** SOURCE TEXT follows **

The Tumaco IFAB basin during this period registered high subsidence (Figures 5 and 19), while the Remolino Grande ISH was uplifted and interrupted sediment supply into the Manglares OFAB (Figures 5, 8 and 19). Additionally, the large amount of sediments trapped in the Tumaco IFAB basin, which increased to nearly 250 Ton/My/ m2 (Figures 5 19 and Table 1), favored the shale diapir intrusion, and produced the uplift of the Chagüi high. The distribution of sedimentary environments and active structures during MU4 and TU5-6 sedimentation support strong tectonic deformation in the margin and robust subsidence in the Tumaco IFAB (Figure 19). Although the accumulation mass rates tended to decrease - between ~7,5 Ma to 5 Ma, sediment bypassed the Remolino - Remolino Verde ISH towards Manglares OFAB (Figures 5 to 8 and 14).
Seismic Sequences MU5 and TU7 consist of sandy shales in the Borbón IFAB and conglomerates in the Tumaco IFAB (Figure 8).
During MU5 and TU7 accumulation times, the transverse Mataje and Manglares faults were active and several basin highs were slightly uplifted (Figure 14), while subsidence continued in the Tumaco IFAB (Figure 19). The Ancon fault remained active and thrust faults deformed the sea floor west of the Tumaco - Patia highs (Figures 7, 14 and 19). The paleoenvironmental distribution map of the Seismic Sequences MU5 and TU7 show that the accumulation of sediments occurred predominantly in delta front - shallow marine shelf environments, controlled by the uplift of the Remolino - Río Verde ISH and Chagüi high, while westward, into the Manglares OFAB, hemipelagic to pelagic environments were predominant with local development of slope fans over the Manglares - Mataje tranverse faults (Figure 14). The activity of the faults transverse to the margin triggered slumps from the Remolino - Río Verde ISH. The overall distribution of TU7 sequence sedimentary environments implies that the Tumaco IFAB subsided during the upper Late Miocene, whereas the Manglares OFAB (Figure 19) were slightly uplifted and Borbón IFAB. Most of the sediment volume was retained in the Tumaco IFAB (230 Ton/Ma/m2), while in the Manglares OFAB half of this volume was retained (Table 1), suggesting that the Remolino - Rio Verde ISH had an important uplift activity.

** End of SOURCE TEXT **

# [PROMPT 1]
Answer these questions from the basin text.
(a) What do Seismic Sequences MU5 and TU7 consist of in the Tumaco IFAB?
(b) Which fault remained active while thrust faults deformed the sea floor west of the Tumaco - Patia highs?
(c) What sediment volume was retained in the Tumaco IFAB during TU7 time?
# [PROMPT 2]
Copy the basin text between "The Tumaco IFAB basin during" and "to 8 and 14).", inclusive.
# [PROMPT 3]
Extend the text on sedimentation in the Tumaco and Manglares basins, picking up after its final sentence.

** DATA SUPPLIED follows **

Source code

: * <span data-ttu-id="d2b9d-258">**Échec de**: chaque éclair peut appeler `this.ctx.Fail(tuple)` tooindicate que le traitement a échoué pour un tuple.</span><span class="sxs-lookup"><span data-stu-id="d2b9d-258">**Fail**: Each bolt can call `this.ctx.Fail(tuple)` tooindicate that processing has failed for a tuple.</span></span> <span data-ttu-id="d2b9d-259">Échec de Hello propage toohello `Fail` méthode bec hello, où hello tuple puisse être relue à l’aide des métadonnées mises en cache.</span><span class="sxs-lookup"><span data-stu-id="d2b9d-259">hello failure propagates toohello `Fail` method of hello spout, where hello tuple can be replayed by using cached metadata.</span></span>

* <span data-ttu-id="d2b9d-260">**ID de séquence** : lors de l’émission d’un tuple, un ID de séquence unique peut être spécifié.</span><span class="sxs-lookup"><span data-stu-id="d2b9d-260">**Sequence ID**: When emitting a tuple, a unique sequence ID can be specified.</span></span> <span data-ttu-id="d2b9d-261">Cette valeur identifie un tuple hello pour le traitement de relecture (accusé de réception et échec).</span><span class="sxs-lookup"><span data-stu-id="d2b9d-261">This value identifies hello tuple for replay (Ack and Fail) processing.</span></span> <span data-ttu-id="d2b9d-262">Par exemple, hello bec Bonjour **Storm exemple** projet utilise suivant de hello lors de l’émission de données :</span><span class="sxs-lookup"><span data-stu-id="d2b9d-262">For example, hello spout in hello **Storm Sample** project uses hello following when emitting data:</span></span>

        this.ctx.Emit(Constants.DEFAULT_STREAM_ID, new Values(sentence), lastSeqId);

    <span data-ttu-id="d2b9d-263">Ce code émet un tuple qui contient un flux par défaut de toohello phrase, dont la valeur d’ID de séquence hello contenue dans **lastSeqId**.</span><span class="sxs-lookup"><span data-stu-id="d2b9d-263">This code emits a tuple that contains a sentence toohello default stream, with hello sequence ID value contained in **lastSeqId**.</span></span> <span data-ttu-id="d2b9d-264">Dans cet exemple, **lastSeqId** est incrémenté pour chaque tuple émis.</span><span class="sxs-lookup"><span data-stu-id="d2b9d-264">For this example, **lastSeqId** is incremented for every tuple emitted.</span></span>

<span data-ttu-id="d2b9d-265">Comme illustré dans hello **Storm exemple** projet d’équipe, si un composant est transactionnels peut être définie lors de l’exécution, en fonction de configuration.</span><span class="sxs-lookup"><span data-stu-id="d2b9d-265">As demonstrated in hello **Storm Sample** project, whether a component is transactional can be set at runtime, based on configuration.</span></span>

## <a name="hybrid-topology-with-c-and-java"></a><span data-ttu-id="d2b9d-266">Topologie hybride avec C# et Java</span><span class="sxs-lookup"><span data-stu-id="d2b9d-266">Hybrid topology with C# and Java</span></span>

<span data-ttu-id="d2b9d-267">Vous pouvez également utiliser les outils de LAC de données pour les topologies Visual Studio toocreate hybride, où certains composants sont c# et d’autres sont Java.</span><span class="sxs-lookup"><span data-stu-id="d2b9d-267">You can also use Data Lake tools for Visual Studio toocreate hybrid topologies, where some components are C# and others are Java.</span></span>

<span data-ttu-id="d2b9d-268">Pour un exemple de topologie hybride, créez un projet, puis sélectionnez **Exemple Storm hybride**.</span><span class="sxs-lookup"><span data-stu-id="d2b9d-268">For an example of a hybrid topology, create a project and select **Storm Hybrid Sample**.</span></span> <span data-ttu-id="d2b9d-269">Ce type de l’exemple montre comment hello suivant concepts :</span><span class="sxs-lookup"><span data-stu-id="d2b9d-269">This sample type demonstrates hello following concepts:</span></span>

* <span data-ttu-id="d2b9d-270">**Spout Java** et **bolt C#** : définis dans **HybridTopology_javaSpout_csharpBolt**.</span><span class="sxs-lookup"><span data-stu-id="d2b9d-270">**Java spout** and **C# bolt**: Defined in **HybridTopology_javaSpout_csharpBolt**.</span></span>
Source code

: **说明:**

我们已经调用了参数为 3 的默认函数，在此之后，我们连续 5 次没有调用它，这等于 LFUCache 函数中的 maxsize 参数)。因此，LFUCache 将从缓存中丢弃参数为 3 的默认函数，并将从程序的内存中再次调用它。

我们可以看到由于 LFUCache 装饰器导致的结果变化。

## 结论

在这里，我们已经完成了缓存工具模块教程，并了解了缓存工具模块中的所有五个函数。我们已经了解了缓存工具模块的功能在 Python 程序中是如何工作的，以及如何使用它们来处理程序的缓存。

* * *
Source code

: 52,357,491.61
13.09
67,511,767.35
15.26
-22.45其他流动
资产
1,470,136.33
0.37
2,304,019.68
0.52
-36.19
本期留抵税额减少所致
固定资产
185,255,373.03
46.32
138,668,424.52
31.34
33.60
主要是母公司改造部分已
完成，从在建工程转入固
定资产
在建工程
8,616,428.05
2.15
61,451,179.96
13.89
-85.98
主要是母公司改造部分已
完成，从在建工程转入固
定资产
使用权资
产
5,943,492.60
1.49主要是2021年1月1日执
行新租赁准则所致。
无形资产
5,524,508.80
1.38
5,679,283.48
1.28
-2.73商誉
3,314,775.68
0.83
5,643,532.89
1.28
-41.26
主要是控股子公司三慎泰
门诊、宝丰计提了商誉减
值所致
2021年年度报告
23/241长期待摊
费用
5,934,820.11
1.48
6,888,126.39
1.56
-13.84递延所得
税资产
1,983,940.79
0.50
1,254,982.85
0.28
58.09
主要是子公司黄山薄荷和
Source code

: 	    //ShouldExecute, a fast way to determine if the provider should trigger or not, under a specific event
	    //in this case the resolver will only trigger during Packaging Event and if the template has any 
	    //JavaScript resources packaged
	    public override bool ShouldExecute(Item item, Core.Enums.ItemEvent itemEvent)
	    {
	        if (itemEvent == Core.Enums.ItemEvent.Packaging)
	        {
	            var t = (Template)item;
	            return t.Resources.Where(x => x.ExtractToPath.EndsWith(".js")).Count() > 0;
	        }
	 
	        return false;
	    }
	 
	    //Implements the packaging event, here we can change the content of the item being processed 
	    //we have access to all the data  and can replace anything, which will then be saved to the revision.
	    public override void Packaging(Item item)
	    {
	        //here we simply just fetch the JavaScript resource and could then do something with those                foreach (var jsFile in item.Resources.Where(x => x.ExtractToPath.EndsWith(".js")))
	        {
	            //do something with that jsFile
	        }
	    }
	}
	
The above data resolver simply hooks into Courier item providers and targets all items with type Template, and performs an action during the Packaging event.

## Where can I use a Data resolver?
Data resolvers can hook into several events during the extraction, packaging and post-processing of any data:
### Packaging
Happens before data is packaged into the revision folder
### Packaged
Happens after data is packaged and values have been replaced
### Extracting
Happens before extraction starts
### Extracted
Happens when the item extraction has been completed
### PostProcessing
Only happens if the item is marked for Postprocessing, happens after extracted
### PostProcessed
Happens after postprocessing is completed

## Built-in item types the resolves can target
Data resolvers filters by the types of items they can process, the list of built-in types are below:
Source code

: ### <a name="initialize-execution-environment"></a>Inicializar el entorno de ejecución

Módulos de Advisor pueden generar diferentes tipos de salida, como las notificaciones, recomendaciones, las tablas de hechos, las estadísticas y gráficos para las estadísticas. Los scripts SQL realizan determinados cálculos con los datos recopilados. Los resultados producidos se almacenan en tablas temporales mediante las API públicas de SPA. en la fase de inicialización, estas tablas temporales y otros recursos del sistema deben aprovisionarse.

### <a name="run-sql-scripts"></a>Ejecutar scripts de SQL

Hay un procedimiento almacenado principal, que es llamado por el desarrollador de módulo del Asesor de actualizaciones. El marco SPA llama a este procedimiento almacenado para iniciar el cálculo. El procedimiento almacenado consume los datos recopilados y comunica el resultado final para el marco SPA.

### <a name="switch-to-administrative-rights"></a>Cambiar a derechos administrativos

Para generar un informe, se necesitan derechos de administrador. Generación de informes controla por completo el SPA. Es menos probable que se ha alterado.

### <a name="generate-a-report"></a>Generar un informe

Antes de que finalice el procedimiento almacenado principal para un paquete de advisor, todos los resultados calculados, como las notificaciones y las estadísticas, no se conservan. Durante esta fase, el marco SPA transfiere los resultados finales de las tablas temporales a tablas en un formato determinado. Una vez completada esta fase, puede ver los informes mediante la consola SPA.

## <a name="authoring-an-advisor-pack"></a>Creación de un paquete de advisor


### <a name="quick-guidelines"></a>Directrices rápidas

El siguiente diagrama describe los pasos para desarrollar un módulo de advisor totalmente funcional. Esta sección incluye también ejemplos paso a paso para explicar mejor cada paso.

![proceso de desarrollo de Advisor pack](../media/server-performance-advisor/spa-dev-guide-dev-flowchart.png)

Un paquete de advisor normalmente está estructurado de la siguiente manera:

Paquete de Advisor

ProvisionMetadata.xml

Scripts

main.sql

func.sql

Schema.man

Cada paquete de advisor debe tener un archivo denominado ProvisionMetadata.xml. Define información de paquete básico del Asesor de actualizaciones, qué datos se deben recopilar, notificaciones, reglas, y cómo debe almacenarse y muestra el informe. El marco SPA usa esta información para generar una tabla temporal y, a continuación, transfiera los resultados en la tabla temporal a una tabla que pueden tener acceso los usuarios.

** End of DATA SUPPLIED **

# [YOUR RESPONSE 1]
(a) Conglomerates.
(b) The Ancon fault.
(c) 230 Ton/Ma/m2.

# [YOUR RESPONSE 2]
The Tumaco IFAB basin during this period registered high subsidence (Figures 5 and 19), while the Remolino Grande ISH was uplifted and interrupted sediment supply into the Manglares OFAB (Figures 5, 8 and 19). Additionally, the large amount of sediments trapped in the Tumaco IFAB basin, which increased to nearly 250 Ton/My/ m2 (Figures 5 19 and Table 1), favored the shale diapir intrusion, and produced the uplift of the Chagüi high. The distribution of sedimentary environments and active structures during MU4 and TU5-6 sedimentation support strong tectonic deformation in the margin and robust subsidence in the Tumaco IFAB (Figure 19). Although the accumulation mass rates tended to decrease - between ~7,5 Ma to 5 Ma, sediment bypassed the Remolino - Remolino Verde ISH towards Manglares OFAB (Figures 5 to 8 and 14).

# [YOUR RESPONSE 3]
Figure 14 Sedimentary facies and tectonic setting map of the NESC margin of the MU5 - TU7 sequence (7,5 - 5 Ma). Note the final configuration of the IHS (composed of the OH=Ostiones high, GH=Gorgona high, RH= Remolino high), OSH (composed of OH= Ostiones high, MH= Manglares high, TH= Tumaco high, PH= Patia high), and the Chagüi high (ChH) related to diapiric uplift. Mira canyon (M.C.) carried into the Tumaco IFAB and Manglares OFAB huge volumes of sediments derived from the Western Cordillera. mf: outocrop with biostratigraphic data.
Figure 15 Sedimentary facies and tectonic setting map of the NESC margin of the MU6 to 7 - TU8 sequence (5 - 0,1 Ma). Note the distribution of shallow environments at west of the ISH (GH=Gorgona high; RH= Remolino high) and intraslope sedimentation retained by the OSH (OH= Ostiones high; MH= Manglares high ; TH= Tumaco high ; PH= Patia high) in the OFAB, product of huge volume of sediments carried in to the margin by the Mira canyon (M.C.), Guiza canyon (G.C.) and Patia canyon (P. C.). Chagüi High (ChH) affected the distribution of sediments in the IFAB at this time). mf: outocrop with biostratigraphic data.
Figure 16 Sedimentary facies and tectonic setting map of the NESC margin of the MU8 - TU9 sequence (0,1 - 0,01 Ma). Note the distribution of continental fans in the ISH, product of the sediments carried into the basin by the Mira canyon (M. C.), Guiza canyon (G.C.) and Mira canyon (M.C.), while to the South of the Mataje - Manglares fault the sedimentation is predominantly developed in shallow conditions. West of the ISH (RH=Remolino high; RVH= Rio Verde high ; GH= Gorgona high), the sedimentation along the OFAB is controlled by the OSH activity (EH= Esmeraldas high; OH= Ostiones high; MH= Manglares high ; TH= Tumaco high ; PH= Patia high). Submarine margin incision by the Esmeraldas and Patía rivers allow building the Esmeraldas and Patía submarine fans.
Figure 17 Example of isopach map (contours in meters) of the TU7 seismic sequence in the IFAB and MU5 in the OFAB, divided between them by the ISH and bounded at seaward by the OSH. These types of maps were built for each sequence to calculate the volume of sediments accumulated in both basins during the las 40 Ma.
The Seismic Sequences MU6-7 and TU8 accumulated between 5 -~0,1 Ma (Figures 5 to 8), are composed of shales and conglomerates in the northern Ecuador, and calcarenites on the Gorgona Island (Figure 8). The margin was deformed simultaneously by the transverse and parallel to trench faults during this period (Figure 15). The paleoenvironmental distribution map suggests that the sedimentation of the Seismic Sequences MU6-7 and TU8 occurred in continental fan to shallow marine shelf environments in the Tumaco IFAB, with sediments transported by the Mira, Güiza and Patia rivers, partially eroded in the Remolino ISH (Figures 5, 7 and 15), while shallow marine shelf to hemipelagic environments extended along the Borbón and Manglares OFAB (Figure 15).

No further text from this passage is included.